Stored entries:
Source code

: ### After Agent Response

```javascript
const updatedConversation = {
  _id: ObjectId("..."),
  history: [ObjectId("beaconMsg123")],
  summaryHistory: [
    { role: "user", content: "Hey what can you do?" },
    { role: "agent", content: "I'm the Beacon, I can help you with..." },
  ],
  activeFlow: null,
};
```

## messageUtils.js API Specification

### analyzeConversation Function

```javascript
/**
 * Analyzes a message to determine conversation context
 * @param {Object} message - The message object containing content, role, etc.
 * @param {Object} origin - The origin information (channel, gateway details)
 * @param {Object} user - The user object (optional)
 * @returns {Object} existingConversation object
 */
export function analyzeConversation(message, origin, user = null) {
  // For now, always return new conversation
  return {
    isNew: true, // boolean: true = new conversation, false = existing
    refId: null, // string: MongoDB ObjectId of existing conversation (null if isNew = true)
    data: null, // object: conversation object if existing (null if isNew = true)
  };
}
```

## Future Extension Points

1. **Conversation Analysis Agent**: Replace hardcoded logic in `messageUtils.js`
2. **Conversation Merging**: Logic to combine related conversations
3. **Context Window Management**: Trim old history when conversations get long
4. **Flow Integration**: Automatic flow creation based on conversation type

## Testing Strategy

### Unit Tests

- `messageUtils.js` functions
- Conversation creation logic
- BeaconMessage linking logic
==
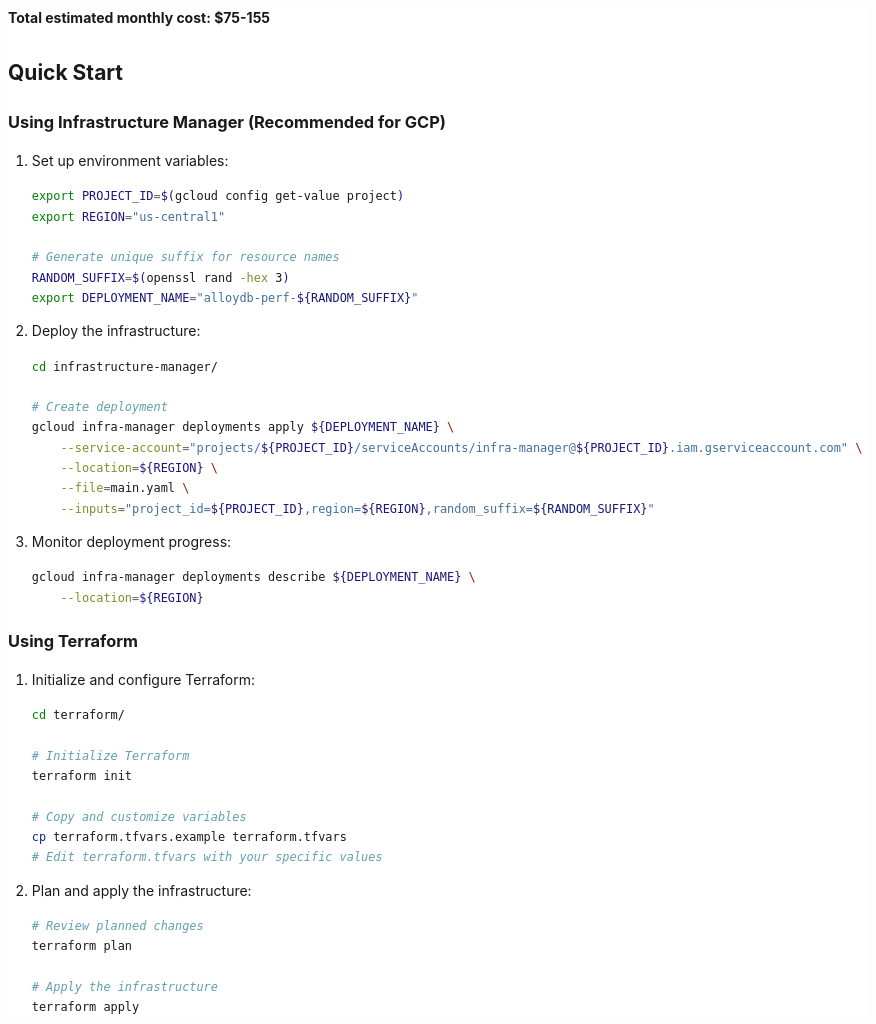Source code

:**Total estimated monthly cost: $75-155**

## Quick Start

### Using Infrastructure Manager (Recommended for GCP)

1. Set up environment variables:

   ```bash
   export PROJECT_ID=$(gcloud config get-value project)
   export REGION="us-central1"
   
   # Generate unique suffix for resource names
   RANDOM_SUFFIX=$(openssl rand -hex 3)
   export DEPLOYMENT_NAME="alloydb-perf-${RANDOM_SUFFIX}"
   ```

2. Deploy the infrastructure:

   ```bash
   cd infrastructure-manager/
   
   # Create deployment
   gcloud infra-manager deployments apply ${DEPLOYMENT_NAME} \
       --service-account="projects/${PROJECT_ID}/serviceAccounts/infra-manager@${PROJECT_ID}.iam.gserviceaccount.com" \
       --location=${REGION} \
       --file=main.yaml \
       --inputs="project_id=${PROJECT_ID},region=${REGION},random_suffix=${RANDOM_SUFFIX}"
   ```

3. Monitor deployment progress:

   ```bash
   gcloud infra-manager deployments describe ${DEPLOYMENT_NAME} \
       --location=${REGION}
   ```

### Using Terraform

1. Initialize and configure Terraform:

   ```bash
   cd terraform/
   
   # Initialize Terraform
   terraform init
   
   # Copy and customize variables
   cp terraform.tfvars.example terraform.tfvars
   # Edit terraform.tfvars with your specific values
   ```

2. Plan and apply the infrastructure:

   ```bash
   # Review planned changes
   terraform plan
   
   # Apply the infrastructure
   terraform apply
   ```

## What is required
Return every line in the records that includes the string "conversations".

## Task response
2. **Conversation Merging**: Logic to combine related conversations
3. **Context Window Management**: Trim old history when conversations get long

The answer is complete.